INPUT DATA: Begin
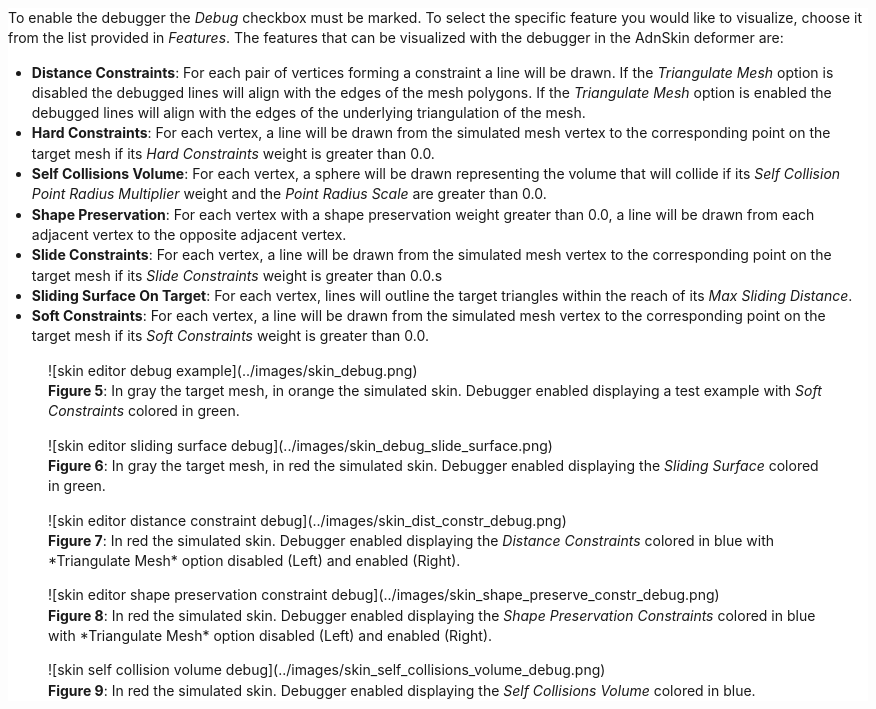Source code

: To enable the debugger the *Debug* checkbox must be marked. To select the specific feature you would like to visualize, choose it from the list provided in *Features*. The features that can be visualized with the debugger in the AdnSkin deformer are:

 - **Distance Constraints**: For each pair of vertices forming a constraint a line will be drawn. If the *Triangulate Mesh* option is disabled the debugged lines will align with the edges of the mesh polygons. If the *Triangulate Mesh* option is enabled the debugged lines will align with the edges of the underlying triangulation of the mesh.
 - **Hard Constraints**: For each vertex, a line will be drawn from the simulated mesh vertex to the corresponding point on the target mesh if its *Hard Constraints* weight is greater than 0.0.
 - **Self Collisions Volume**: For each vertex, a sphere will be drawn representing the volume that will collide if its *Self Collision Point Radius Multiplier* weight and the *Point Radius Scale* are greater than 0.0.
 - **Shape Preservation**: For each vertex with a shape preservation weight greater than 0.0, a line will be drawn from each adjacent vertex to the opposite adjacent vertex.
 - **Slide Constraints**: For each vertex, a line will be drawn from the simulated mesh vertex to the corresponding point on the target mesh if its *Slide Constraints* weight is greater than 0.0.s
 - **Sliding Surface On Target**: For each vertex, lines will outline the target triangles within the reach of its *Max Sliding Distance*.
 - **Soft Constraints**: For each vertex, a line will be drawn from the simulated mesh vertex to the corresponding point on the target mesh if its *Soft Constraints* weight is greater than 0.0.

<figure markdown>
  ![skin editor debug example](../images/skin_debug.png)
  <figcaption><b>Figure 5</b>: In gray the target mesh, in orange the simulated skin. Debugger enabled displaying a test example with <i>Soft Constraints</i> colored in green.</figcaption>
</figure>

<figure markdown>
  ![skin editor sliding surface debug](../images/skin_debug_slide_surface.png)
  <figcaption><b>Figure 6</b>: In gray the target mesh, in red the simulated skin. Debugger enabled displaying the <i>Sliding Surface</i> colored in green.</figcaption>
</figure>

<figure markdown>
  ![skin editor distance constraint debug](../images/skin_dist_constr_debug.png)
  <figcaption><b>Figure 7</b>: In red the simulated skin. Debugger enabled displaying the <i>Distance Constraints</i> colored in blue with *Triangulate Mesh* option disabled (Left) and enabled (Right).</figcaption>
</figure>

<figure markdown>
  ![skin editor shape preservation constraint debug](../images/skin_shape_preserve_constr_debug.png)
  <figcaption><b>Figure 8</b>: In red the simulated skin. Debugger enabled displaying the <i>Shape Preservation Constraints</i> colored in blue with *Triangulate Mesh* option disabled (Left) and enabled (Right).</figcaption>
</figure>

<figure markdown>
  ![skin self collision volume debug](../images/skin_self_collisions_volume_debug.png)
  <figcaption><b>Figure 9</b>: In red the simulated skin. Debugger enabled displaying the <i>Self Collisions Volume</i> colored in blue.</figcaption>
</figure>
INPUT DATA: End
Retyping should start at the first line of the data above and stop after the line with "- **Self Collisions", and no picture should be included.

**RESULT**:
Source code

: To enable the debugger the *Debug* checkbox must be marked. To select the specific feature you would like to visualize, choose it from the list provided in *Features*. The features that can be visualized with the debugger in the AdnSkin deformer are:

 - **Distance Constraints**: For each pair of vertices forming a constraint a line will be drawn. If the *Triangulate Mesh* option is disabled the debugged lines will align with the edges of the mesh polygons. If the *Triangulate Mesh* option is enabled the debugged lines will align with the edges of the underlying triangulation of the mesh.
 - **Hard Constraints**: For each vertex, a line will be drawn from the simulated mesh vertex to the corresponding point on the target mesh if its *Hard Constraints* weight is greater than 0.0.
 - **Self Collisions Volume**: For each vertex, a sphere will be drawn representing the volume that will collide if its *Self Collision Point Radius Multiplier* weight and the *Point Radius Scale* are greater than 0.0.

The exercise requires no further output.